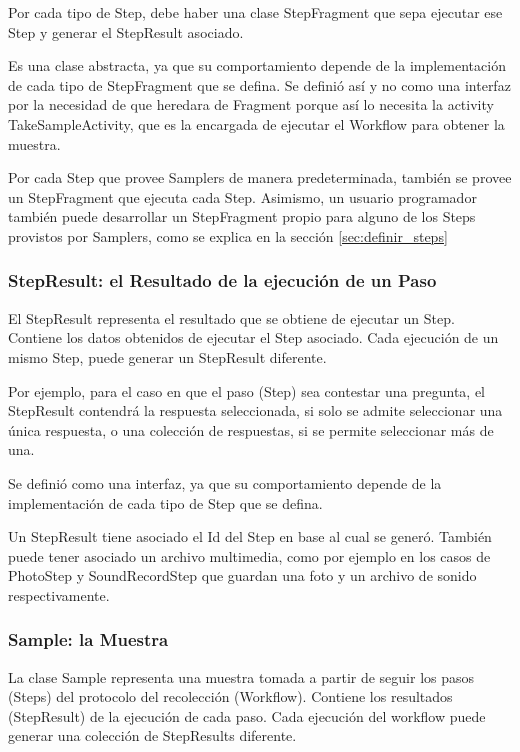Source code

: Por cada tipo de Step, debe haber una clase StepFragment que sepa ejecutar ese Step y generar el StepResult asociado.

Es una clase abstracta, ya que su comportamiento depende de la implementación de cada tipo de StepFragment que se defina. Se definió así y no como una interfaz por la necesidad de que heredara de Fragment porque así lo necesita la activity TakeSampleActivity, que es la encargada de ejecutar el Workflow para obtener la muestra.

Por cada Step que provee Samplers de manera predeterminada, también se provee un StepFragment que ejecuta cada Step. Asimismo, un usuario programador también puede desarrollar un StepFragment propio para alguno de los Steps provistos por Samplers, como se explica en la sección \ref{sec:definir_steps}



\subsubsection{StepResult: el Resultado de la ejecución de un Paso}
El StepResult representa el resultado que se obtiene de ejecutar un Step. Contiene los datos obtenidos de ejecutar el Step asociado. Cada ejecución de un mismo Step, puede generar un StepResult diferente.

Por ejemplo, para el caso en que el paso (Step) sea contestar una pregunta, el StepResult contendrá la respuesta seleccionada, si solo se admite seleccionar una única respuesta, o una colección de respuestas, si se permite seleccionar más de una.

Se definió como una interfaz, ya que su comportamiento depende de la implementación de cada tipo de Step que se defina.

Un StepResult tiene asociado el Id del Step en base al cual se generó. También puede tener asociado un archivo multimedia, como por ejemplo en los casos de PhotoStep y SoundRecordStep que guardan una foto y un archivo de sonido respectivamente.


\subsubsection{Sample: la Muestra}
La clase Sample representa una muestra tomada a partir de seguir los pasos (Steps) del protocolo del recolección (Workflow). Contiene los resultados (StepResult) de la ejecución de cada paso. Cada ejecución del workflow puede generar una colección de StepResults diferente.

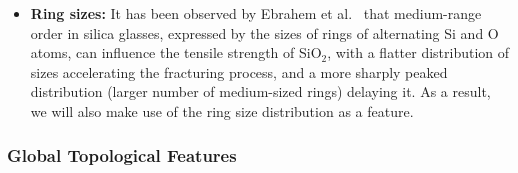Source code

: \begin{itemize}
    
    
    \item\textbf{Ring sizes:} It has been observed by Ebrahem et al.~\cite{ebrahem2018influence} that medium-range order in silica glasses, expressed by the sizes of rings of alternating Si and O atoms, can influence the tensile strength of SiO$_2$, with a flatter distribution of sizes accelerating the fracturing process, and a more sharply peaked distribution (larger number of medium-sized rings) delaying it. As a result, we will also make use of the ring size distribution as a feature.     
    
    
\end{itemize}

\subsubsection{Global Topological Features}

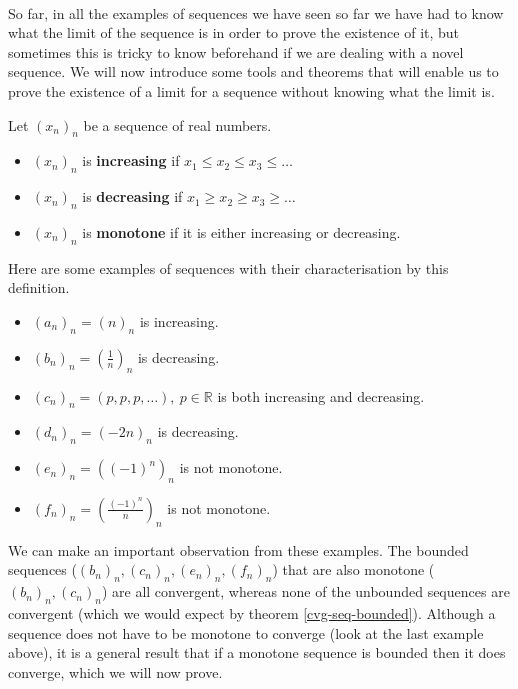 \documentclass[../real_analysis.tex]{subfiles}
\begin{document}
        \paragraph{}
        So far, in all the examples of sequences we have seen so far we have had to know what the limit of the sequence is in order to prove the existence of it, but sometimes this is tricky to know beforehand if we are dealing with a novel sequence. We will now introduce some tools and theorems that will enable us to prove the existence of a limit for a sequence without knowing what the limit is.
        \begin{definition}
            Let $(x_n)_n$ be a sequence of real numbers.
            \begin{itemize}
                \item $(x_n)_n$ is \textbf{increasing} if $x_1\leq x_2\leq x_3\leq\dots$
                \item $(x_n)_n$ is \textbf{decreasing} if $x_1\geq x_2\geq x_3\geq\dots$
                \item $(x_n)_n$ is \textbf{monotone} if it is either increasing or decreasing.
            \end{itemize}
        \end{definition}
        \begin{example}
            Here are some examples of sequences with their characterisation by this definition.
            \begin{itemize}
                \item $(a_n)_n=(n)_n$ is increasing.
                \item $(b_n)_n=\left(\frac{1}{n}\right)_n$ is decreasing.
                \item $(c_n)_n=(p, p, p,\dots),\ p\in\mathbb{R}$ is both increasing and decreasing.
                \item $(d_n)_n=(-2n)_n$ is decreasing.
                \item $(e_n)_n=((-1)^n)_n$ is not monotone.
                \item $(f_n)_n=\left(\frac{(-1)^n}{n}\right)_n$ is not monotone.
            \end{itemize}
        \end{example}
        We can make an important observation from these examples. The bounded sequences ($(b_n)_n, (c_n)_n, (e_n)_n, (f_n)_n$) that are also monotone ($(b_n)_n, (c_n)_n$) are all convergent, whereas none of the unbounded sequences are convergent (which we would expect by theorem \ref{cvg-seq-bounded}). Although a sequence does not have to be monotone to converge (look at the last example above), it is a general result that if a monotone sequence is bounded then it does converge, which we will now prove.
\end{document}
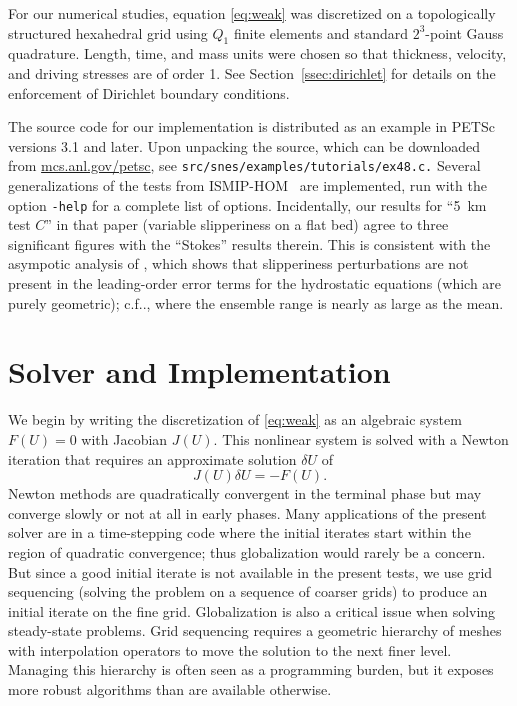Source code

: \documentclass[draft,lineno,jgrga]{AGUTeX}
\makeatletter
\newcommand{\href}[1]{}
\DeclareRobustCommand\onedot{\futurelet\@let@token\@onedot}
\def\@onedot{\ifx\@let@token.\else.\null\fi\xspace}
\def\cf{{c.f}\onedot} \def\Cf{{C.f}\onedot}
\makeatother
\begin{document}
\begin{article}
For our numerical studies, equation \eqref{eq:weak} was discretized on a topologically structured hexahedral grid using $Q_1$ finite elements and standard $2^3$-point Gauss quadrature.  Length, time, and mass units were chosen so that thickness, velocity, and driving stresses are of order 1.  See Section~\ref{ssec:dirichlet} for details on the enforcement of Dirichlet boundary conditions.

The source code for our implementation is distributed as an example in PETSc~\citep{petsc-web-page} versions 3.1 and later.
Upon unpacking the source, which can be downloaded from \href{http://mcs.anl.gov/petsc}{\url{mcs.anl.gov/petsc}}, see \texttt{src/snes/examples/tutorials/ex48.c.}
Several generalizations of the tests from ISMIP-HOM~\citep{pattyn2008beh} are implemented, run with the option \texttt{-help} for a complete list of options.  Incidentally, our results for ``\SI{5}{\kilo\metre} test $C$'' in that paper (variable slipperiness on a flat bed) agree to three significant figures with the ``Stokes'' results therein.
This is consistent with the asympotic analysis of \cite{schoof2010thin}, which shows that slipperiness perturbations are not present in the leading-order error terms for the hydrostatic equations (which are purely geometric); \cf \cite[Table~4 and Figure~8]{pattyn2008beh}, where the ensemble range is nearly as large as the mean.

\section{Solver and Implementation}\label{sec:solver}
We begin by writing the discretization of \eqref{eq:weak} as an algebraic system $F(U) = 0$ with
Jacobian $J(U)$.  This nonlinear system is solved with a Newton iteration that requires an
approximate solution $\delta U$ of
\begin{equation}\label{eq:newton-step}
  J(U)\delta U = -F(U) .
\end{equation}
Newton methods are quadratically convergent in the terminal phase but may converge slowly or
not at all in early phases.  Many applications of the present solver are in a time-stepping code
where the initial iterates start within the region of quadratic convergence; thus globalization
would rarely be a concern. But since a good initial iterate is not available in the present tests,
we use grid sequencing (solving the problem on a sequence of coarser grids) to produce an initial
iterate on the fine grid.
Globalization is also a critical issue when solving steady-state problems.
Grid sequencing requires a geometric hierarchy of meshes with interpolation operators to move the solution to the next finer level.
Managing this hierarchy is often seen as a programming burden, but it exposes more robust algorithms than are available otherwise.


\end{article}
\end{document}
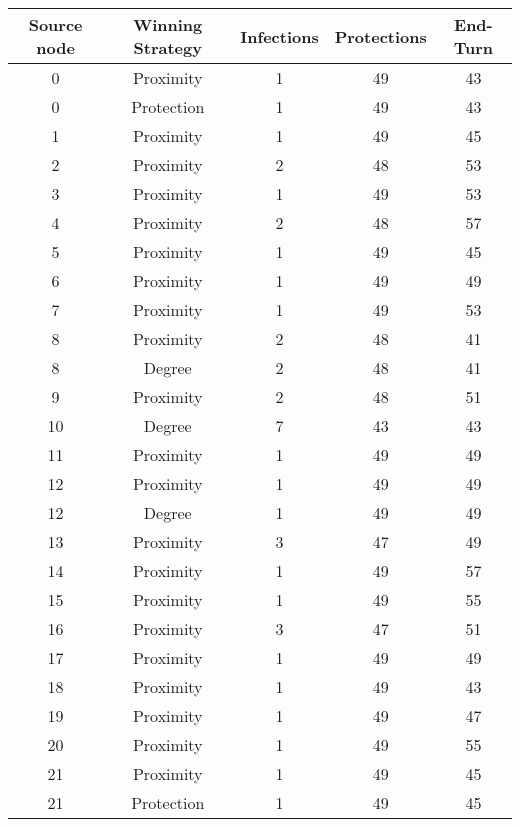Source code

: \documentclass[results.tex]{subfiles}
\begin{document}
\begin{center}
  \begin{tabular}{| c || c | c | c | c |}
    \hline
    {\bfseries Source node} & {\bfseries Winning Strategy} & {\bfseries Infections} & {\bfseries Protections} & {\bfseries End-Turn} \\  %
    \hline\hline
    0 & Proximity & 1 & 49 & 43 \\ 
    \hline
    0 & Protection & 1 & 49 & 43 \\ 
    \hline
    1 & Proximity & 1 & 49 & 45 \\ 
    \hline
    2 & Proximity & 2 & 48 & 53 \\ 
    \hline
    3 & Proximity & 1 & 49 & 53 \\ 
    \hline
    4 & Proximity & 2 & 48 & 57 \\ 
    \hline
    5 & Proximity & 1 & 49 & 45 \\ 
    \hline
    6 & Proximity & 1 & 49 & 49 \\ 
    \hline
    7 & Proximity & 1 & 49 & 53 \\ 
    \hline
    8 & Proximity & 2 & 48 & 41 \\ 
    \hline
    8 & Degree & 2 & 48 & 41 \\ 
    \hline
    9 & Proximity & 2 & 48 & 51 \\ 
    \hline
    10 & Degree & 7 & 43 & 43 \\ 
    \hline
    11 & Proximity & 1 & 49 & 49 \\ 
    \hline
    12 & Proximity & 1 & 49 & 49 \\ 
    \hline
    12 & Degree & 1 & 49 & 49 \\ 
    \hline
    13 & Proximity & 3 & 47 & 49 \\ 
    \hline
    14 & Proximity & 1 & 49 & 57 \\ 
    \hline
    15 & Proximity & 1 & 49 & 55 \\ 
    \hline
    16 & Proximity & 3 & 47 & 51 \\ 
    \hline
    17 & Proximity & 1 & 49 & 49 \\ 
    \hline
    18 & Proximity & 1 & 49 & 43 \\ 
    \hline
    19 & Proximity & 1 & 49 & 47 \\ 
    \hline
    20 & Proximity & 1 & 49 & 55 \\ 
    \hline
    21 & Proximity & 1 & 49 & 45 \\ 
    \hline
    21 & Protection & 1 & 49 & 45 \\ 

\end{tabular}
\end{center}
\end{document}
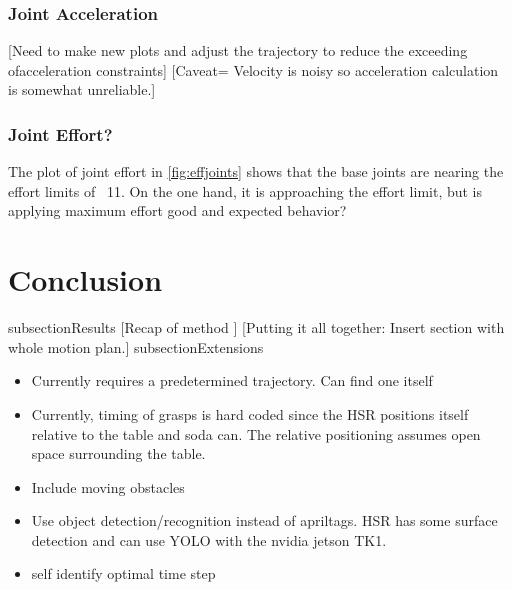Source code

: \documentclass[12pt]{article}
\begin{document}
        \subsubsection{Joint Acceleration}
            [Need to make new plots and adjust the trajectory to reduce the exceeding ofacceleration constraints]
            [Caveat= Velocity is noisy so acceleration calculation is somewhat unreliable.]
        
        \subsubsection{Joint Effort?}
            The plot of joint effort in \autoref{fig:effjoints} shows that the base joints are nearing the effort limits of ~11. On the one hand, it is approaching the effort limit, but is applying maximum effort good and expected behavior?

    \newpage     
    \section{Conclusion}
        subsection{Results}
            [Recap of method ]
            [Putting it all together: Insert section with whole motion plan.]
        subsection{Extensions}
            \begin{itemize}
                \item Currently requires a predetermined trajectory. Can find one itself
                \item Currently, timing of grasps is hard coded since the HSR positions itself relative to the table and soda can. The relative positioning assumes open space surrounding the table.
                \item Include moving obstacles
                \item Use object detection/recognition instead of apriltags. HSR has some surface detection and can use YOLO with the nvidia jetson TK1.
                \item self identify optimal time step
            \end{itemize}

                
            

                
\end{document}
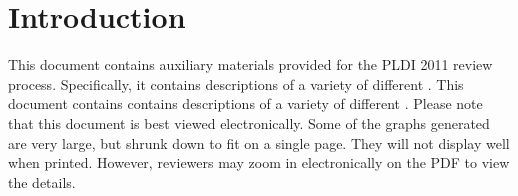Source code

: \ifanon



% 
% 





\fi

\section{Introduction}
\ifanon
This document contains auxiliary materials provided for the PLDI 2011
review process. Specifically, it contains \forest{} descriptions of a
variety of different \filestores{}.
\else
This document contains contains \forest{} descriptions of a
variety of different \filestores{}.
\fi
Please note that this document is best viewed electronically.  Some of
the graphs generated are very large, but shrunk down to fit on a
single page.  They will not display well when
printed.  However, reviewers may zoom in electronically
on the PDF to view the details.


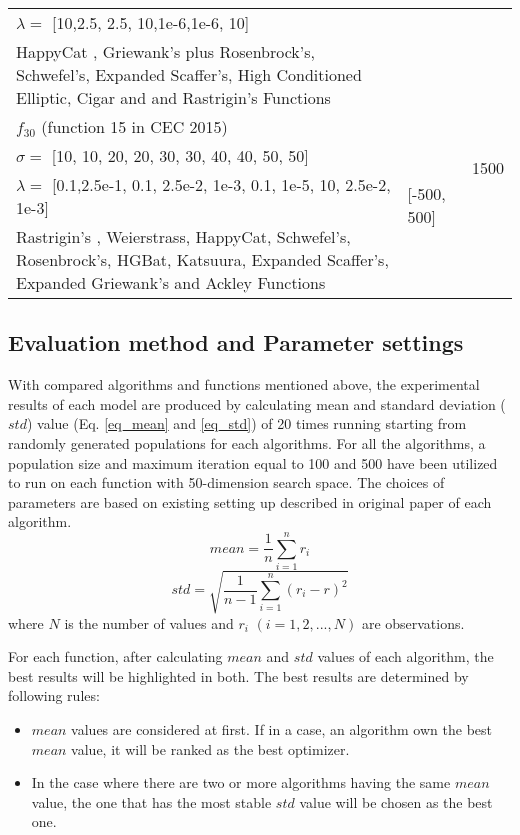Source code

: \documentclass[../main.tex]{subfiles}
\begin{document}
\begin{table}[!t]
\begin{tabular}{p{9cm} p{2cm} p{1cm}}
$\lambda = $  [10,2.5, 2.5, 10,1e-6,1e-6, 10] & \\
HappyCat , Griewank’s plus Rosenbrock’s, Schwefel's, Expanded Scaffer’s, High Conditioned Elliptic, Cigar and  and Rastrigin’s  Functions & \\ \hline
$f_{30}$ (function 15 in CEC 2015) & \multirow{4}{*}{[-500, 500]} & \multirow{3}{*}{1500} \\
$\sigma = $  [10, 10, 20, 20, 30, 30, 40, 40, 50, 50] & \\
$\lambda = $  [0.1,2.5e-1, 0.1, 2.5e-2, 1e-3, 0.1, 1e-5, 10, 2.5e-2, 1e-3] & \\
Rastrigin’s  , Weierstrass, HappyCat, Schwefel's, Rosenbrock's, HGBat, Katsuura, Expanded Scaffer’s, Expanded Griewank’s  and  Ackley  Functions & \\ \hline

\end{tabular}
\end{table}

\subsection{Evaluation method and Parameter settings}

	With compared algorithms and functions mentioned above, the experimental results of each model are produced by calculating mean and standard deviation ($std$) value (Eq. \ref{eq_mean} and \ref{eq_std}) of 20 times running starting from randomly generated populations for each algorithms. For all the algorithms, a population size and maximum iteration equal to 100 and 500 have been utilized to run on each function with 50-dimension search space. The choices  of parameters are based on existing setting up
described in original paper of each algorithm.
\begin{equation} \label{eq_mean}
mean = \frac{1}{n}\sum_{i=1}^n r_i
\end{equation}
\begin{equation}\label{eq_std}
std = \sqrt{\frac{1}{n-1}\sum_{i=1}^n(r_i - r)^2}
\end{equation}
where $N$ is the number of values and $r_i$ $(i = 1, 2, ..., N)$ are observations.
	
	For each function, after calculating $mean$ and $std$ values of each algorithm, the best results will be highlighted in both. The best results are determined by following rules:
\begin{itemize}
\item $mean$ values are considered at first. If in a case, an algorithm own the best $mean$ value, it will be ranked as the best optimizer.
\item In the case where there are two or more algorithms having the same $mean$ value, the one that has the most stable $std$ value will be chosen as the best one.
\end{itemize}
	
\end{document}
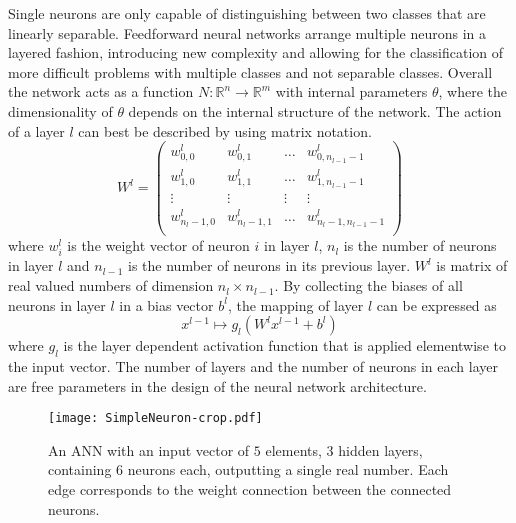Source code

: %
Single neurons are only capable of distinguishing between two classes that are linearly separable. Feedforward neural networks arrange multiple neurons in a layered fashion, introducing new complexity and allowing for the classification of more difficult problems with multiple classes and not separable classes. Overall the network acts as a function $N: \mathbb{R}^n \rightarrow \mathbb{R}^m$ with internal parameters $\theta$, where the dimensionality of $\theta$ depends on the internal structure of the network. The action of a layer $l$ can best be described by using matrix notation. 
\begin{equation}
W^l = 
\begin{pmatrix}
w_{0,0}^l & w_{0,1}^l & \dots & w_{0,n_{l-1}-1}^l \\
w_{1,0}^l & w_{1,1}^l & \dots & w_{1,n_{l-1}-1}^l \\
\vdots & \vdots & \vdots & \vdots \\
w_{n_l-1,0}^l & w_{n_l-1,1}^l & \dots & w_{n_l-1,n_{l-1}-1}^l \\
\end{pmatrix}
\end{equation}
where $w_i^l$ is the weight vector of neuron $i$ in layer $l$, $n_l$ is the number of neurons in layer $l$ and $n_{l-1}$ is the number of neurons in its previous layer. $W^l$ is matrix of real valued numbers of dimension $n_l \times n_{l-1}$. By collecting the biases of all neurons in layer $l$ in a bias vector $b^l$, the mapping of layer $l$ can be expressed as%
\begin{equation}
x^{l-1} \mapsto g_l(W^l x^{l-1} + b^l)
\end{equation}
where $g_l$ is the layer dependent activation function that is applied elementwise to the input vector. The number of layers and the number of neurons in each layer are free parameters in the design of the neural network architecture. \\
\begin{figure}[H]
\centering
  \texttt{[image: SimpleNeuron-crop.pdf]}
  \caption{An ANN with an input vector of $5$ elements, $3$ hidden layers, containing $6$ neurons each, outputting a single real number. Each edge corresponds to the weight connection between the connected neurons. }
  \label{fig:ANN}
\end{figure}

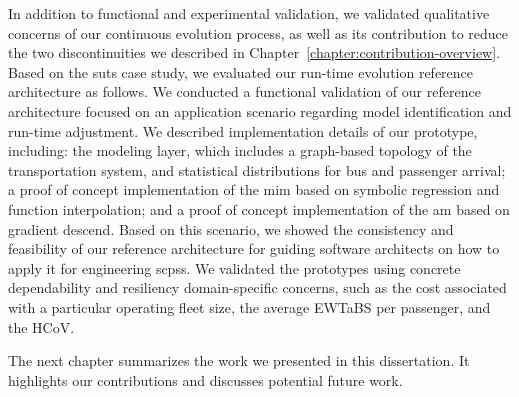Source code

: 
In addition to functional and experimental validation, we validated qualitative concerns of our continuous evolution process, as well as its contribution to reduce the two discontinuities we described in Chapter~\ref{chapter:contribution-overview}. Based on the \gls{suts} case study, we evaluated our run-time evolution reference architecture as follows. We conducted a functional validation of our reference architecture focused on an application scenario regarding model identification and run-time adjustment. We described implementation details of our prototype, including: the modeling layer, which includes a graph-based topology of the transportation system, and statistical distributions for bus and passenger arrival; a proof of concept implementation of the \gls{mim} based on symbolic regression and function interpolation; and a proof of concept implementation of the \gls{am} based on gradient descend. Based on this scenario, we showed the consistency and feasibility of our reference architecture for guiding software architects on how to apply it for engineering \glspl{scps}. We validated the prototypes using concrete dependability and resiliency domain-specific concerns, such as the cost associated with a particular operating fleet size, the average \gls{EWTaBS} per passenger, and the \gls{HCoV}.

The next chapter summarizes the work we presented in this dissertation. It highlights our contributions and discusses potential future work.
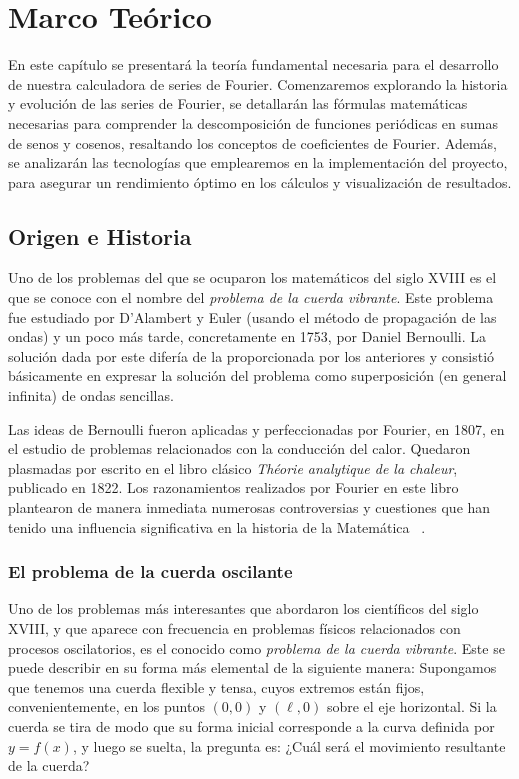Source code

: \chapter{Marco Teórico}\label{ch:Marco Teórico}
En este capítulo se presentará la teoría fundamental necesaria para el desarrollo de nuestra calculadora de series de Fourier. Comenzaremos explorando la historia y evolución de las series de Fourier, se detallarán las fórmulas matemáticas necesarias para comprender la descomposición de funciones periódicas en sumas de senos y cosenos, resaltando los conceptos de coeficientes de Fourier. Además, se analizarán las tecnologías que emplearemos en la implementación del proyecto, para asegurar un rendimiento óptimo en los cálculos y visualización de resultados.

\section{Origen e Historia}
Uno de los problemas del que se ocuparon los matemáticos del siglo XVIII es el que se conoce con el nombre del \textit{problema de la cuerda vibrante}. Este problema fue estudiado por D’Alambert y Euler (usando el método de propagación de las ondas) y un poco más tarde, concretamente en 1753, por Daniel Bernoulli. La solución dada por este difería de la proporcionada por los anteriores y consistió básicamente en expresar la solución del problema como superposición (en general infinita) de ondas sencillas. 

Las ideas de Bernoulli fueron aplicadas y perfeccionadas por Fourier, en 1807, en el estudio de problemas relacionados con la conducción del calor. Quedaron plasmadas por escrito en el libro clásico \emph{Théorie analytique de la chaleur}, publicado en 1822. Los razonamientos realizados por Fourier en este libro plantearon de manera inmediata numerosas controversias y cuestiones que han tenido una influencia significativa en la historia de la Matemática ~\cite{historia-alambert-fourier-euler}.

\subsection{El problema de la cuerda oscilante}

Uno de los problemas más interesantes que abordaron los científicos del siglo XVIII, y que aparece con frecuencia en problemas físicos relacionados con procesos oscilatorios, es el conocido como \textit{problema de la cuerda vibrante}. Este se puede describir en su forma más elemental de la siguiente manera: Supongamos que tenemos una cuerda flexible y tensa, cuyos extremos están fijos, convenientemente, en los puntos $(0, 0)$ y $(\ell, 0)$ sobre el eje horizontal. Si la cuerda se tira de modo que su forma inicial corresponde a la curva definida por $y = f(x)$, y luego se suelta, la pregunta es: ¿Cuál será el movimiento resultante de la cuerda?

WHAT YOU ARE ASKED TO DO: Find the word "vector" in the records and pull out each line that has it.

RESPONSE BELOW:
where $w_i^l$ is the weight vector of neuron $i$ in layer $l$, $n_l$ is the number of neurons in layer $l$ and $n_{l-1}$ is the number of neurons in its previous layer. $W^l$ is matrix of real valued numbers of dimension $n_l \times n_{l-1}$. By collecting the biases of all neurons in layer $l$ in a bias vector $b^l$, the mapping of layer $l$ can be expressed as%
where $g_l$ is the layer dependent activation function that is applied elementwise to the input vector. The number of layers and the number of neurons in each layer are free parameters in the design of the neural network architecture. \\
  \caption{An ANN with an input vector of $5$ elements, $3$ hidden layers, containing $6$ neurons each, outputting a single real number. Each edge corresponds to the weight connection between the connected neurons. }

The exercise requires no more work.